• DATA FOR THIS EXERCISE
Start of Block

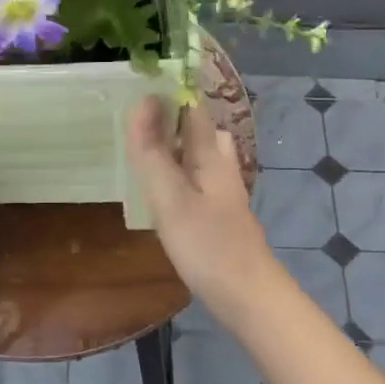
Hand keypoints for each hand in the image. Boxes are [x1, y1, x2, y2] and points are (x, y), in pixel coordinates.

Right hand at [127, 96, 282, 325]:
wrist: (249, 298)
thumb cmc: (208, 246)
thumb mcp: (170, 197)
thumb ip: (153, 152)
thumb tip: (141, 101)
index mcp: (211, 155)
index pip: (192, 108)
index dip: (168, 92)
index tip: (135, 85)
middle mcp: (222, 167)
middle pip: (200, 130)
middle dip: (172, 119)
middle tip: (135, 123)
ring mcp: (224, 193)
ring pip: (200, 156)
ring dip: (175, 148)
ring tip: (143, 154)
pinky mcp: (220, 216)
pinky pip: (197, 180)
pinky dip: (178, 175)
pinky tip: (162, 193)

End of Block
Start of Block

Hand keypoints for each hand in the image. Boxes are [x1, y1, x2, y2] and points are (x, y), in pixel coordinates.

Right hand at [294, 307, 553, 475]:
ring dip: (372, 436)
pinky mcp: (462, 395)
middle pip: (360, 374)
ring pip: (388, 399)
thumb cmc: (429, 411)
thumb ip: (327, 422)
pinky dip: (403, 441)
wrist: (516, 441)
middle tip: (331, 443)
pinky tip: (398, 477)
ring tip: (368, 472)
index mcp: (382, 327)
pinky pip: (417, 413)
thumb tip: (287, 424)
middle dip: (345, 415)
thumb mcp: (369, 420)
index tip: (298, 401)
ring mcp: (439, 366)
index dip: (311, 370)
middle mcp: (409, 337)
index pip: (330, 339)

End of Block

• REQUIRED ACTION
Word for word, restate the lines of the data above that fall between the line holding "thumb mcp: (170, 197)" and the line holding "pinky tip: (162, 193)", inclusive, and no other lines.

• EXERCISE SOLUTION
thumb mcp: (170, 197)
thumb ip: (153, 152)
thumb tip: (141, 101)
index mcp: (211, 155)
index pip: (192, 108)
index dip: (168, 92)
index tip: (135, 85)
middle mcp: (222, 167)
middle pip: (200, 130)
middle dip: (172, 119)
middle tip: (135, 123)
ring mcp: (224, 193)
ring pip: (200, 156)
ring dip: (175, 148)
ring tip: (143, 154)
pinky mcp: (220, 216)
pinky pip: (197, 180)
pinky dip: (178, 175)
pinky tip: (162, 193)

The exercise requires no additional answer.